Given the choice of go big or go home, nine times out of ten, the townspeople of Arnold Falls will go home, get back into their house slippers, and forget about the whole thing, whatever the whole thing was this time. Tempests great and small (mostly small) are always brewing in this tiny, upstate hamlet where half of the residents are fighting to preserve Arnold Falls as it was in its red-light-district heyday, half are up to no good, and another half are sleeping it off. And that math is correct.

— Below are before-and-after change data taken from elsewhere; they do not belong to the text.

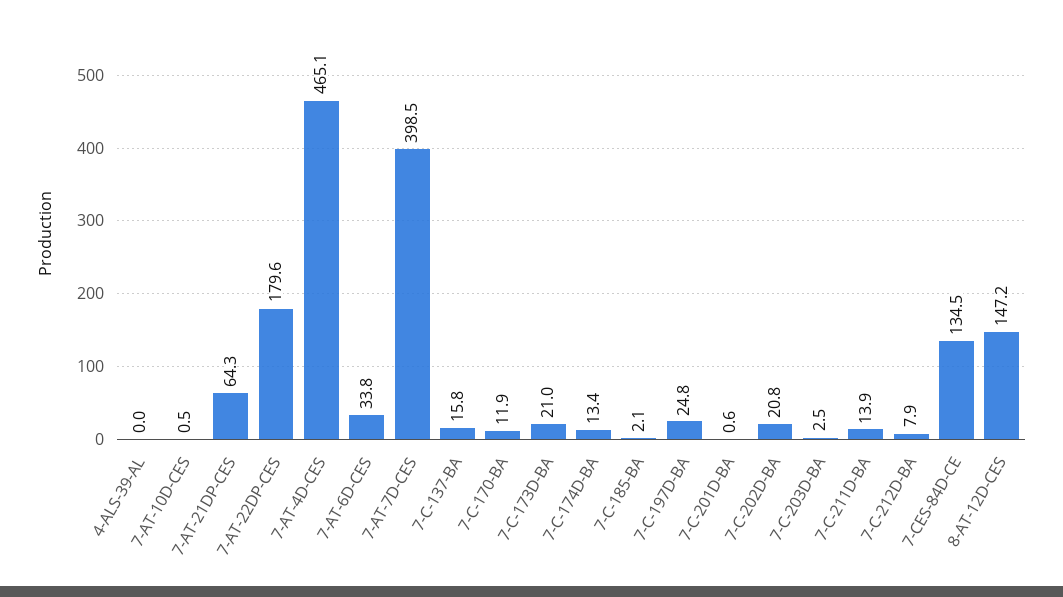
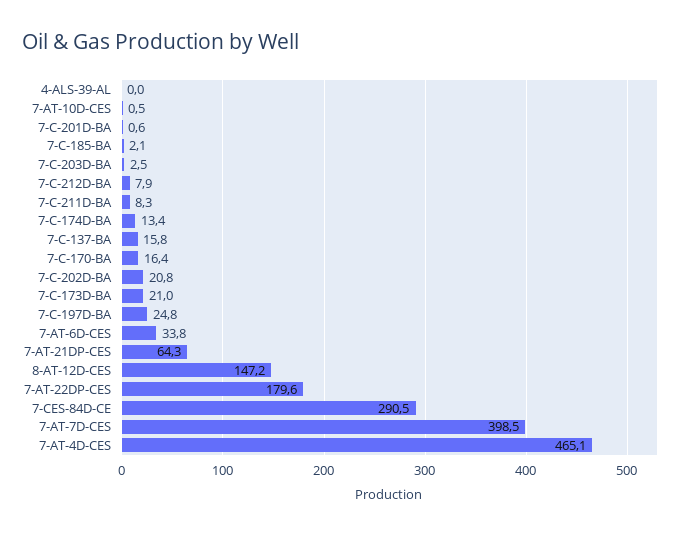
  {
    "4-ALS-39-AL": 0,
    "7-AT-10D-CES": 0.5,
    "7-AT-21DP-CES": 64.3,
    "7-AT-22DP-CES": 179.6,
    "7-AT-4D-CES": 465.1,
    "7-AT-6D-CES": 33.8,
    "7-AT-7D-CES": 398.5,
    "7-C-137-BA": 15.8,
-   "7-C-170-BA": 11.9,
+   "7-C-170-BA": 16.4,
    "7-C-173D-BA": 21,
    "7-C-174D-BA": 13.4,
    "7-C-185-BA": 2.1,
    "7-C-197D-BA": 24.8,
    "7-C-201D-BA": 0.6,
    "7-C-202D-BA": 20.8,
    "7-C-203D-BA": 2.5,
-   "7-C-211D-BA": 13.9,
+   "7-C-211D-BA": 8.3,
    "7-C-212D-BA": 7.9,
-   "7-CES-84D-CE": 134.5,
+   "7-CES-84D-CE": 290.5,
    "8-AT-12D-CES": 147.2
  }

Jeebie Walker moved north out of the city hoping to find a house with his then-boyfriend and a quieter life. He found the house but lost the boyfriend, and is still searching for the elusive tranquility. Just now, he's helping a pal become the first female mayor of Arnold Falls; he's fighting against a plan to build a noxious tire factory by the river; and he's working to save Chaplin, a beloved turkey, from Thanksgiving.

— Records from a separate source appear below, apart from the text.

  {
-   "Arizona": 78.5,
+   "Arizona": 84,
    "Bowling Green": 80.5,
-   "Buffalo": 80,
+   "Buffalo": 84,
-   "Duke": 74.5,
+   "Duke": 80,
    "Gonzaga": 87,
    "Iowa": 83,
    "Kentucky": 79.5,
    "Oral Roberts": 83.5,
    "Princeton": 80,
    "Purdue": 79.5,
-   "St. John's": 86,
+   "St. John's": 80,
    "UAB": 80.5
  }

What he's not doing, in no uncertain terms, is looking for love. Not even with the handsome orchard worker-slash-volunteer fireman-slash-cartoon artist who has an eye for him. And yet, hapless though it may be, Arnold Falls will have its way when it comes to love. First, Jeebie and the town's unruly cast of characters, (which includes the 93-year-old daughter of a bordello madam, a theatrical agent/recidivist pickpocket, a doltish mayor, a social worker who sings like a dream, and a television chef who does not take kindly to prune clafoutis sabotage) will have to wage epically tiny battles to restore the disorder that makes perfect sense in Arnold Falls.
Arnold Falls is a novel that tips its hat to Armistead Maupin and P. G. Wodehouse, creating a world in which food, music, friendship, love, and tending your own garden are connected in surprising ways.